Tours Travel

It’s my tongue, I’ll move it if I want to

Like everyone else, I have my problems. Not that I want to get in trouble, but trouble always seems to be close to where I am at the moment. I’m sorry for that moment when they first got me into trouble.

Some problem that I can’t avoid. It just happens, and no matter what you do, there are problems in the room. I don’t think there is anything I can do about it, but I hope the problem is not that bad.

I know that some people in my family get into trouble on purpose. The great goal of his life is to get into trouble on a variety of levels. In the past, when we had family reunions, this person, who will remain anonymous, did everything he could to cause trouble.

Most of the family just ignored him and forgot what he was doing. He wanted to be remembered as the family troublemaker. In fact, he was remembered as the Goofball of the family.

Another form of trouble is what people intentionally cause. For whatever reason, they want to get in trouble and enjoy bullying a lot.

I could never understand this intimidation mentality. What does someone get by harassing another person? I remember that at school, several boys had a lot of fun bullying other children.

That continued until Miss Ammon, the fifth grade teacher, appeared. He had his way of discouraging anyone who crossed his path. If she caught you, you were in more trouble than you could handle.

Also, there is the problem that I get into by making a mistake. I didn’t mean to do it, but for some reason I did, and as everyone knows, there are always consequences. The consequences are usually not worth it.

I have had experience with almost all levels of problems in one form or another. Steps on the ladder of progress and growth are a problem. If you can handle problems, then you are progressing in your maturity.

As terrible as all these things are, one source of trouble outweighs all others. It has taken me a long time to understand the dimensions of these kinds of problems.

What I am thinking of at the moment is in my “language”.

This language of mine has been the most important source of problems and problems throughout my life. As I get older, it seems to get worse.

A preacher friend of mine talked about one of the older women in his church and said, “I often wondered if this woman ever had an unspoken thought in her life.”

I know what you mean because I often wondered about myself.

I haven’t learned yet that because I’m thinking about something, I don’t need to speak it. Thinking doesn’t get me in trouble; talking gets me into serious trouble.

Sometimes when the kind lady of the parsonage speaks to me, I speak out loud without realizing it. Then comes the infamous, “What did you say?”

Whenever I hear this, I know that I am in some kind of trouble. Either I didn’t hear it well, or I heard it well, and I responded.
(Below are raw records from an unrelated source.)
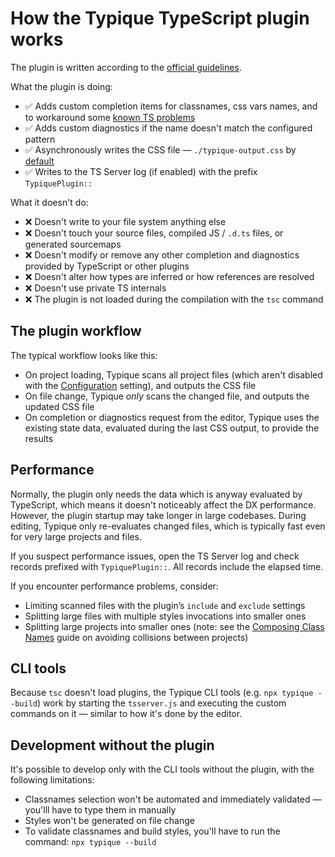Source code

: # How the Typique TypeScript plugin works

The plugin is written according to the [official guidelines](https://github.com/microsoft/TypeScript/wiki/Writing-a-Language-Service-Plugin).

What the plugin is doing:

- ✅ Adds custom completion items for classnames, css vars names, and to workaround some [known TS problems](https://github.com/microsoft/TypeScript/issues/62117)
- ✅ Adds custom diagnostics if the name doesn't match the configured pattern
- ✅ Asynchronously writes the CSS file — `./typique-output.css` by [default](./Configuration.md)
- ✅ Writes to the TS Server log (if enabled) with the prefix `TypiquePlugin::`

What it doesn't do:

- ❌ Doesn't write to your file system anything else
- ❌ Doesn't touch your source files, compiled JS / `.d.ts` files, or generated sourcemaps
- ❌ Doesn't modify or remove any other completion and diagnostics provided by TypeScript or other plugins
- ❌ Doesn't alter how types are inferred or how references are resolved
- ❌ Doesn't use private TS internals
- ❌ The plugin is not loaded during the compilation with the `tsc` command

## The plugin workflow

The typical workflow looks like this:

- On project loading, Typique scans all project files (which aren't disabled with the [Configuration](./Configuration.md) setting), and outputs the CSS file
- On file change, Typique *only* scans the changed file, and outputs the updated CSS file
- On completion or diagnostics request from the editor, Typique uses the existing state data, evaluated during the last CSS output, to provide the results

## Performance

Normally, the plugin only needs the data which is anyway evaluated by TypeScript, which means it doesn't noticeably affect the DX performance. However, the plugin startup may take longer in large codebases. During editing, Typique only re-evaluates changed files, which is typically fast even for very large projects and files.

If you suspect performance issues, open the TS Server log and check records prefixed with `TypiquePlugin::`. All records include the elapsed time.

If you encounter performance problems, consider:

- Limiting scanned files with the plugin’s `include` and `exclude` settings
- Splitting large files with multiple styles invocations into smaller ones
- Splitting large projects into smaller ones (note: see the [Composing Class Names](./docs/ComposingClassNames.md) guide on avoiding collisions between projects)

## CLI tools

Because `tsc` doesn't load plugins, the Typique CLI tools (e.g. `npx typique --build`) work by starting the `tsserver.js` and executing the custom commands on it — similar to how it's done by the editor.

## Development without the plugin

It's possible to develop only with the CLI tools without the plugin, with the following limitations:

- Classnames selection won't be automated and immediately validated — you'lll have to type them in manually
- Styles won't be generated on file change
- To validate classnames and build styles, you'll have to run the command: `npx typique --build`
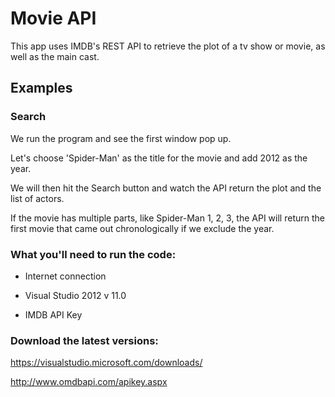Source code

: # Movie API
This app uses IMDB's REST API to retrieve the plot of a tv show or movie, as well as the main cast.

## Examples

### Search
We run the program and see the first window pop up. 

Let's choose 'Spider-Man' as the title for the movie and add 2012 as the year.

We will then hit the Search button and watch the API return the plot and the list of actors.

If the movie has multiple parts, like Spider-Man 1, 2, 3, the API will return the first movie that came out chronologically if we exclude the year.

### What you'll need to run the code:

* Internet connection

* Visual Studio 2012 v 11.0

* IMDB API Key

### Download the latest versions:

https://visualstudio.microsoft.com/downloads/

http://www.omdbapi.com/apikey.aspx
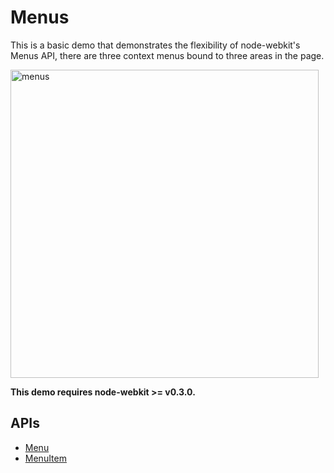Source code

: # Menus

This is a basic demo that demonstrates the flexibility of node-webkit's Menus
API, there are three context menus bound to three areas in the page.

<img width="493" alt="menus" src="https://cloud.githubusercontent.com/assets/196199/13035429/0784ec7c-d31e-11e5-8a6f-6f64637c93e3.png">

**This demo requires node-webkit >= v0.3.0.**

## APIs

* [Menu](https://github.com/nwjs/nw.js/wiki/Menu)
* [MenuItem](https://github.com/nwjs/nw.js/wiki/MenuItem)

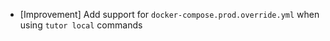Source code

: <!--
Create a changelog entry for every new user-facing change. Please respect the following instructions:
- Indicate breaking changes by prepending an explosion 💥 character.
- Prefix your changes with either [Bugfix], [Improvement], [Feature], [Security], [Deprecation].
- You may optionally append "(by @<author>)" at the end of the line, where "<author>" is either one (just one)
  of your GitHub username, real name or affiliated organization. These affiliations will be displayed in
  the release notes for every release.
-->

<!-- - 💥[Feature] Foobarize the blorginator. This breaks plugins by renaming the `FOO_DO` filter to `BAR_DO`. (by @regisb) -->
<!-- - [Improvement] This is a non-breaking change. Life is good. (by @billgates) -->

- [Improvement] Add support for `docker-compose.prod.override.yml` when using
  `tutor local` commands

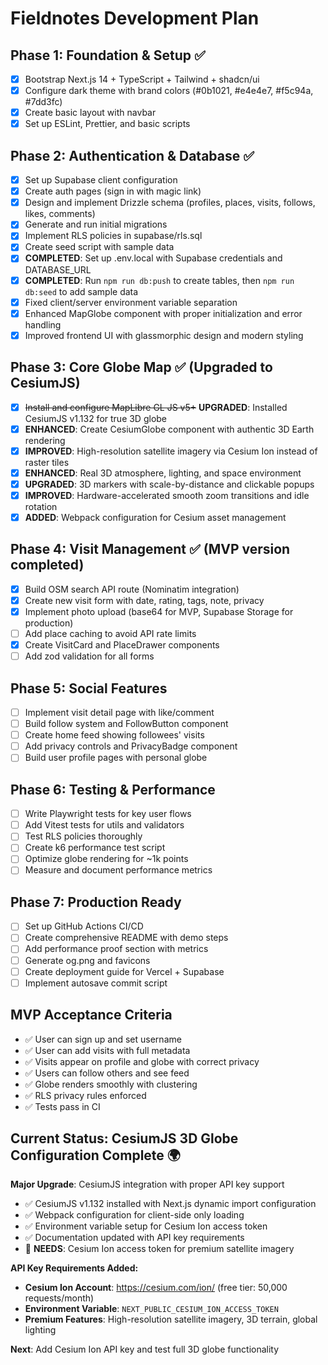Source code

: # Fieldnotes Development Plan

## Phase 1: Foundation & Setup ✅
- [x] Bootstrap Next.js 14 + TypeScript + Tailwind + shadcn/ui
- [x] Configure dark theme with brand colors (#0b1021, #e4e4e7, #f5c94a, #7dd3fc)
- [x] Create basic layout with navbar
- [x] Set up ESLint, Prettier, and basic scripts

## Phase 2: Authentication & Database ✅
- [x] Set up Supabase client configuration
- [x] Create auth pages (sign in with magic link)
- [x] Design and implement Drizzle schema (profiles, places, visits, follows, likes, comments)
- [x] Generate and run initial migrations
- [x] Implement RLS policies in supabase/rls.sql
- [x] Create seed script with sample data
- [x] **COMPLETED**: Set up .env.local with Supabase credentials and DATABASE_URL
- [x] **COMPLETED**: Run `npm run db:push` to create tables, then `npm run db:seed` to add sample data
- [x] Fixed client/server environment variable separation
- [x] Enhanced MapGlobe component with proper initialization and error handling
- [x] Improved frontend UI with glassmorphic design and modern styling

## Phase 3: Core Globe Map ✅ (Upgraded to CesiumJS)
- [x] ~~Install and configure MapLibre GL JS v5+~~ **UPGRADED**: Installed CesiumJS v1.132 for true 3D globe
- [x] **ENHANCED**: Create CesiumGlobe component with authentic 3D Earth rendering
- [x] **IMPROVED**: High-resolution satellite imagery via Cesium Ion instead of raster tiles
- [x] **ENHANCED**: Real 3D atmosphere, lighting, and space environment
- [x] **UPGRADED**: 3D markers with scale-by-distance and clickable popups  
- [x] **IMPROVED**: Hardware-accelerated smooth zoom transitions and idle rotation
- [x] **ADDED**: Webpack configuration for Cesium asset management

## Phase 4: Visit Management ✅ (MVP version completed)
- [x] Build OSM search API route (Nominatim integration)
- [x] Create new visit form with date, rating, tags, note, privacy
- [x] Implement photo upload (base64 for MVP, Supabase Storage for production)
- [ ] Add place caching to avoid API rate limits
- [x] Create VisitCard and PlaceDrawer components
- [ ] Add zod validation for all forms

## Phase 5: Social Features
- [ ] Implement visit detail page with like/comment
- [ ] Build follow system and FollowButton component
- [ ] Create home feed showing followees' visits
- [ ] Add privacy controls and PrivacyBadge component
- [ ] Build user profile pages with personal globe

## Phase 6: Testing & Performance
- [ ] Write Playwright tests for key user flows
- [ ] Add Vitest tests for utils and validators
- [ ] Test RLS policies thoroughly
- [ ] Create k6 performance test script
- [ ] Optimize globe rendering for ~1k points
- [ ] Measure and document performance metrics

## Phase 7: Production Ready
- [ ] Set up GitHub Actions CI/CD
- [ ] Create comprehensive README with demo steps
- [ ] Add performance proof section with metrics
- [ ] Generate og.png and favicons
- [ ] Create deployment guide for Vercel + Supabase
- [ ] Implement autosave commit script

## MVP Acceptance Criteria
- ✅ User can sign up and set username
- ✅ User can add visits with full metadata
- ✅ Visits appear on profile and globe with correct privacy
- ✅ Users can follow others and see feed
- ✅ Globe renders smoothly with clustering
- ✅ RLS privacy rules enforced
- ✅ Tests pass in CI

## Current Status: CesiumJS 3D Globe Configuration Complete 🌍
**Major Upgrade**: CesiumJS integration with proper API key support
- ✅ CesiumJS v1.132 installed with Next.js dynamic import configuration
- ✅ Webpack configuration for client-side only loading  
- ✅ Environment variable setup for Cesium Ion access token
- ✅ Documentation updated with API key requirements
- 🔧 **NEEDS**: Cesium Ion access token for premium satellite imagery

**API Key Requirements Added:**
- **Cesium Ion Account**: https://cesium.com/ion/ (free tier: 50,000 requests/month)
- **Environment Variable**: `NEXT_PUBLIC_CESIUM_ION_ACCESS_TOKEN`
- **Premium Features**: High-resolution satellite imagery, 3D terrain, global lighting

**Next**: Add Cesium Ion API key and test full 3D globe functionality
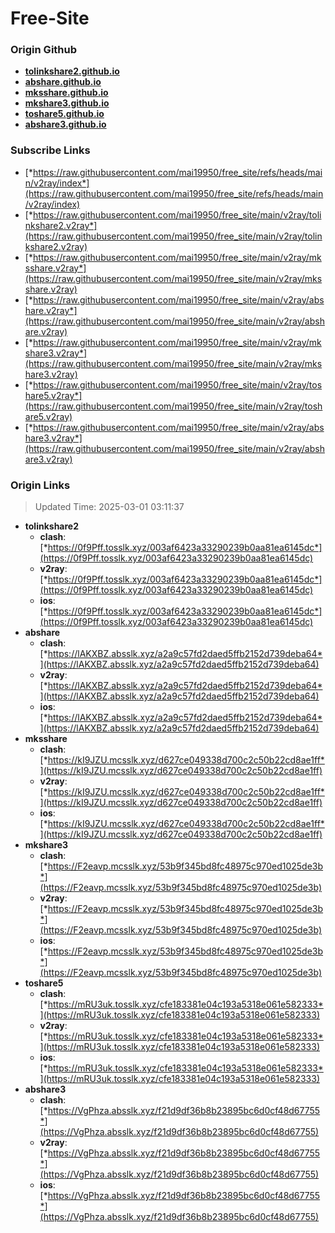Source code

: # Free-Site

### Origin Github

- [**tolinkshare2.github.io**](https://github.com/tolinkshare2/tolinkshare2.github.io)
- [**abshare.github.io**](https://github.com/abshare/abshare.github.io)
- [**mksshare.github.io**](https://github.com/mksshare/mksshare.github.io)
- [**mkshare3.github.io**](https://github.com/mkshare3/mkshare3.github.io)
- [**toshare5.github.io**](https://github.com/toshare5/toshare5.github.io)
- [**abshare3.github.io**](https://github.com/abshare3/abshare3.github.io)

### Subscribe Links

- [*https://raw.githubusercontent.com/mai19950/free_site/refs/heads/main/v2ray/index*](https://raw.githubusercontent.com/mai19950/free_site/refs/heads/main/v2ray/index)
- [*https://raw.githubusercontent.com/mai19950/free_site/main/v2ray/tolinkshare2.v2ray*](https://raw.githubusercontent.com/mai19950/free_site/main/v2ray/tolinkshare2.v2ray)
- [*https://raw.githubusercontent.com/mai19950/free_site/main/v2ray/mksshare.v2ray*](https://raw.githubusercontent.com/mai19950/free_site/main/v2ray/mksshare.v2ray)
- [*https://raw.githubusercontent.com/mai19950/free_site/main/v2ray/abshare.v2ray*](https://raw.githubusercontent.com/mai19950/free_site/main/v2ray/abshare.v2ray)
- [*https://raw.githubusercontent.com/mai19950/free_site/main/v2ray/mkshare3.v2ray*](https://raw.githubusercontent.com/mai19950/free_site/main/v2ray/mkshare3.v2ray)
- [*https://raw.githubusercontent.com/mai19950/free_site/main/v2ray/toshare5.v2ray*](https://raw.githubusercontent.com/mai19950/free_site/main/v2ray/toshare5.v2ray)
- [*https://raw.githubusercontent.com/mai19950/free_site/main/v2ray/abshare3.v2ray*](https://raw.githubusercontent.com/mai19950/free_site/main/v2ray/abshare3.v2ray)

### Origin Links

> Updated Time: 2025-03-01 03:11:37

- **tolinkshare2**
  - **clash**: [*https://0f9Pff.tosslk.xyz/003af6423a33290239b0aa81ea6145dc*](https://0f9Pff.tosslk.xyz/003af6423a33290239b0aa81ea6145dc)
  - **v2ray**: [*https://0f9Pff.tosslk.xyz/003af6423a33290239b0aa81ea6145dc*](https://0f9Pff.tosslk.xyz/003af6423a33290239b0aa81ea6145dc)
  - **ios**: [*https://0f9Pff.tosslk.xyz/003af6423a33290239b0aa81ea6145dc*](https://0f9Pff.tosslk.xyz/003af6423a33290239b0aa81ea6145dc)
- **abshare**
  - **clash**: [*https://lAKXBZ.absslk.xyz/a2a9c57fd2daed5ffb2152d739deba64*](https://lAKXBZ.absslk.xyz/a2a9c57fd2daed5ffb2152d739deba64)
  - **v2ray**: [*https://lAKXBZ.absslk.xyz/a2a9c57fd2daed5ffb2152d739deba64*](https://lAKXBZ.absslk.xyz/a2a9c57fd2daed5ffb2152d739deba64)
  - **ios**: [*https://lAKXBZ.absslk.xyz/a2a9c57fd2daed5ffb2152d739deba64*](https://lAKXBZ.absslk.xyz/a2a9c57fd2daed5ffb2152d739deba64)
- **mksshare**
  - **clash**: [*https://kI9JZU.mcsslk.xyz/d627ce049338d700c2c50b22cd8ae1ff*](https://kI9JZU.mcsslk.xyz/d627ce049338d700c2c50b22cd8ae1ff)
  - **v2ray**: [*https://kI9JZU.mcsslk.xyz/d627ce049338d700c2c50b22cd8ae1ff*](https://kI9JZU.mcsslk.xyz/d627ce049338d700c2c50b22cd8ae1ff)
  - **ios**: [*https://kI9JZU.mcsslk.xyz/d627ce049338d700c2c50b22cd8ae1ff*](https://kI9JZU.mcsslk.xyz/d627ce049338d700c2c50b22cd8ae1ff)
- **mkshare3**
  - **clash**: [*https://F2eavp.mcsslk.xyz/53b9f345bd8fc48975c970ed1025de3b*](https://F2eavp.mcsslk.xyz/53b9f345bd8fc48975c970ed1025de3b)
  - **v2ray**: [*https://F2eavp.mcsslk.xyz/53b9f345bd8fc48975c970ed1025de3b*](https://F2eavp.mcsslk.xyz/53b9f345bd8fc48975c970ed1025de3b)
  - **ios**: [*https://F2eavp.mcsslk.xyz/53b9f345bd8fc48975c970ed1025de3b*](https://F2eavp.mcsslk.xyz/53b9f345bd8fc48975c970ed1025de3b)
- **toshare5**
  - **clash**: [*https://mRU3uk.tosslk.xyz/cfe183381e04c193a5318e061e582333*](https://mRU3uk.tosslk.xyz/cfe183381e04c193a5318e061e582333)
  - **v2ray**: [*https://mRU3uk.tosslk.xyz/cfe183381e04c193a5318e061e582333*](https://mRU3uk.tosslk.xyz/cfe183381e04c193a5318e061e582333)
  - **ios**: [*https://mRU3uk.tosslk.xyz/cfe183381e04c193a5318e061e582333*](https://mRU3uk.tosslk.xyz/cfe183381e04c193a5318e061e582333)
- **abshare3**
  - **clash**: [*https://VgPhza.absslk.xyz/f21d9df36b8b23895bc6d0cf48d67755*](https://VgPhza.absslk.xyz/f21d9df36b8b23895bc6d0cf48d67755)
  - **v2ray**: [*https://VgPhza.absslk.xyz/f21d9df36b8b23895bc6d0cf48d67755*](https://VgPhza.absslk.xyz/f21d9df36b8b23895bc6d0cf48d67755)
  - **ios**: [*https://VgPhza.absslk.xyz/f21d9df36b8b23895bc6d0cf48d67755*](https://VgPhza.absslk.xyz/f21d9df36b8b23895bc6d0cf48d67755)
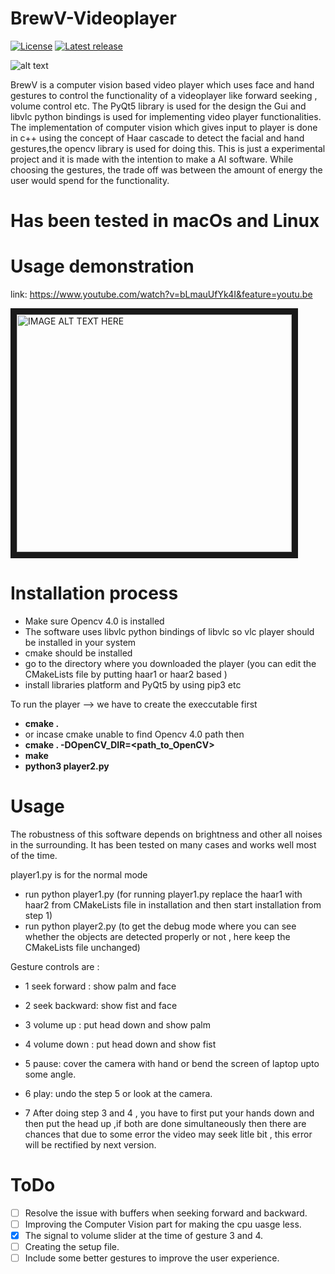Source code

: # BrewV-Videoplayer

<a href="https://github.com/Aditya-11/BrewV-Videoplayer/blob/master/LICENSE"><img src="https://img.shields.io/badge/license-Apache2.0-yellow.svg" alt="License" /></a>
<a href="https://github.com/Aditya-11/BrewV-Videoplayer/releases/latest"><img src="https://img.shields.io/badge/release-1e--9-Blue.svg" alt="Latest release" /></a>


![alt text](https://i.imgur.com/07nvIKx.png)

BrewV is a computer vision based video player which uses face and hand gestures to control the functionality of a videoplayer like forward seeking , volume control etc.
The PyQt5 library is used for the design the Gui and libvlc python bindings is used for implementing video player functionalities.
The implementation of computer vision which gives input to player is done in c++ using the concept of Haar cascade to detect the facial and hand gestures,the opencv library is used for doing this. This is just a experimental project and it is made with the intention to make a AI software.
While choosing the gestures, the trade off was between the amount of energy the user would spend for the functionality.

# Has been tested in macOs and Linux

# Usage demonstration 
link: https://www.youtube.com/watch?v=bLmauUfYk4I&feature=youtu.be

<a href="https://www.youtube.com/watch?v=bLmauUfYk4I&feature=youtu.be" target="_blank">
 <img src="http://img.youtube.com/vi/bLmauUfYk4I/0.jpg" 
alt="IMAGE ALT TEXT HERE" width="440" height="380" border="10" /></a>


# Installation process
* Make sure Opencv 4.0 is installed
* The software uses libvlc python bindings of libvlc so vlc player should be installed in your system
* cmake should be installed 
* go to the directory where you downloaded the player (you can edit the CMakeLists file by putting haar1 or haar2 based )
* install libraries platform and PyQt5 by using pip3 etc

To run the player --> we have to create the execcutable first

* <b>cmake .</b>
* or incase cmake unable to find Opencv 4.0 path then
* <b>cmake . -DOpenCV_DIR=<path_to_OpenCV></b>
* <b>make</b>
* <b>python3 player2.py</b>


# Usage 

The robustness of this software depends on brightness and other all noises in the surrounding. It has been tested on many cases and works well most of the time.

player1.py is for the normal mode

* run python player1.py  (for running player1.py replace the haar1 with haar2 from CMakeLists file in installation and then start installation from step 1)
* run python player2.py (to get the debug mode where you can see whether the objects are detected properly or not , here keep the CMakeLists file unchanged)

Gesture controls are : 
* 1 seek forward : show palm and face 
* 2 seek backward: show fist and face 
* 3 volume up : put head down and show palm
* 4 volume down : put head down and show fist
* 5 pause: cover the camera with hand or bend the screen of laptop upto some angle.
* 6 play: undo the step 5 or look at the camera.

* 7 After doing step 3 and 4 , you have to first put your hands down and then put the head up ,if both are done simultaneously then there are chances that due to some error the video may seek litle bit , this error will be rectified by next version.

# ToDo 
- [ ] Resolve the issue with buffers when seeking forward and backward.
- [ ] Improving the Computer Vision part for making the cpu uasge less.
- [x] The signal to volume slider at the time of gesture 3 and 4. 
- [ ] Creating the setup file.
- [ ] Include some better gestures to improve the user experience.
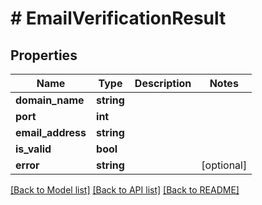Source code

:# # EmailVerificationResult

## Properties

Name | Type | Description | Notes
------------ | ------------- | ------------- | -------------
**domain_name** | **string** |  |
**port** | **int** |  |
**email_address** | **string** |  |
**is_valid** | **bool** |  |
**error** | **string** |  | [optional]

[[Back to Model list]](../../README#models) [[Back to API list]](../../README#endpoints) [[Back to README]](../../README)
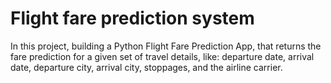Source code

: # Flight fare prediction system
 In this project,  building  a Python Flight Fare Prediction App, that returns the fare prediction for a given set of travel details, like:  departure date, arrival date, departure city, arrival city, stoppages, and the airline carrier.
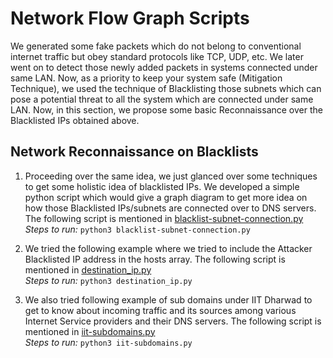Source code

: # Network Flow Graph Scripts

We generated some fake packets which do not belong to conventional internet traffic but obey standard protocols like TCP, UDP, etc. We later went on to detect those newly added packets in systems connected under same LAN. Now, as a priority to keep your system safe (Mitigation Technique), we used the technique of Blacklisting those subnets which can pose a potential threat to all the system which are connected under same LAN. Now, in this section, we propose some basic Reconnaissance over the Blacklisted IPs obtained above.

## Network Reconnaissance on Blacklists

1. Proceeding over the same idea, we just glanced over some techniques to get some holistic idea of blacklisted IPs. We developed a simple python script which would give a graph diagram to get more idea on how those Blacklisted IPs/subnets are connected over to DNS servers. The following script is mentioned in [blacklist-subnet-connection.py](https://github.com/rishitsaiya/network-flow-graph-scripts/blob/main/Scripts/blacklist-subnet-connection.py) <br>
*Steps to run:* `python3 blacklist-subnet-connection.py`

2. We tried the following example where we tried to include the Attacker Blacklisted IP address in the hosts array. The following script is mentioned in [destination_ip.py](https://github.com/rishitsaiya/network-flow-graph-scripts/blob/main/Scripts/destination_ip.py) <br>
*Steps to run:* `python3 destination_ip.py`

3. We also tried following example of sub domains under IIT Dharwad to get to know about incoming traffic and its sources among various Internet Service providers and their DNS servers. The following script is mentioned in [iit-subdomains.py](https://github.com/rishitsaiya/network-flow-graph-scripts/blob/main/Scripts/iit-subdomains.py) <br>
*Steps to run:* `python3 iit-subdomains.py`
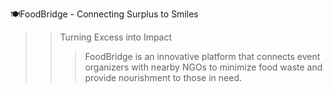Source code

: 🍽️FoodBridge - Connecting Surplus to Smiles
>>Turning Excess into Impact
>>>FoodBridge is an innovative platform that connects event organizers with nearby NGOs to minimize food waste and provide nourishment to those in need.
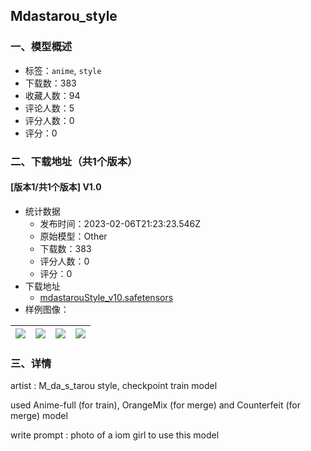 ## Mdastarou_style
### 一、模型概述

- 标签：`anime`, `style`
- 下载数：383
- 收藏人数：94
- 评论人数：5
- 评分人数：0
- 评分：0

### 二、下载地址（共1个版本）

#### [版本1/共1个版本] V1.0

- 统计数据
  - 发布时间：2023-02-06T21:23:23.546Z
  - 原始模型：Other
  - 下载数：383
  - 评分人数：0
  - 评分：0
- 下载地址
  - [mdastarouStyle_v10.safetensors](https://civitai.com/api/download/models/7620)
- 样例图像：

| <img src="https://image.civitai.com/xG1nkqKTMzGDvpLrqFT7WA/4546c24b-e28b-485c-aa83-90f0b046c400/width=450/71497.jpeg" /> | <img src="https://image.civitai.com/xG1nkqKTMzGDvpLrqFT7WA/5fbdd7f4-5ae5-4bee-65e3-0b922c8dd700/width=450/71496.jpeg" /> | <img src="https://image.civitai.com/xG1nkqKTMzGDvpLrqFT7WA/1ec6bc0d-794a-48e1-8018-a58c24027400/width=450/71495.jpeg" /> | <img src="https://image.civitai.com/xG1nkqKTMzGDvpLrqFT7WA/5da7a730-6b37-4a78-ce96-c38162b11e00/width=450/71494.jpeg" /> |
| ---- | ---- | ---- | ---- |


### 三、详情
<p>artist : M_da_s_tarou style, checkpoint train model</p><p>used Anime-full (for train), OrangeMix (for merge) and Counterfeit (for merge) model</p><p></p><p>write prompt : photo of a iom girl to use this model</p><p></p><p></p>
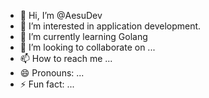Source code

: - 👋 Hi, I’m @AesuDev
- 👀 I’m interested in application development.
- 🌱 I’m currently learning Golang
- 💞️ I’m looking to collaborate on ...
- 📫 How to reach me ...
- 😄 Pronouns: ...
- ⚡ Fun fact: ...

<!---
AesuDev/AesuDev is a ✨ special ✨ repository because its `README.md` (this file) appears on your GitHub profile.
You can click the Preview link to take a look at your changes.
--->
As a veteran husband, I must understand that she does not expect an answer every time she asks a question. All she wants from her husband is a positive nod and a greasy smile.

I know, but sometimes I forget. If only I could train my tongue when to speak and when not to speak. There are times when that old tongue of mine wags and wags, getting me into serious trouble.

One morning just after breakfast, I was getting ready to leave when my wife said, “When will you be ready to do that job?”

I looked at her curiously and said, “What job?”

He stared at me for a moment and then said, “You know. What we were talking about last night while we were watching TV.”

I had no idea what he was talking about. He could remember watching TV the night before, but he had no idea what the conversation was about.

“Won’t you tell me you’ve already forgotten?”

Last night, while I was watching television, he told me about some projects he had in mind and I wagged my tongue in affirmative action. He assumed that I knew what he was talking about and that I had accepted that plan.

If only my tongue had ears, I couldn’t get into so much trouble.

Now, I need my tongue to move to get me out of the trouble it got me into while wiggling the night before.

How many correct comments does it take to correct a mistake?

It would be wonderful if my tongue were somehow attached to my ears. Or maybe, better yet, to my brain.

As I get older, this seems to be a bigger problem.

In my dilemma, I thought of a scripture verse. “So also the tongue is a small member, and boasts of great things. Behold, how great is a matter that a little fire kindles!” (James 3: 5).

Once you say something, it is impossible not to say it. My tongue has gotten me into more trouble than all the other things in my life. But there is something in my tongue that can make up for this. I can use my tongue to praise the God who created me.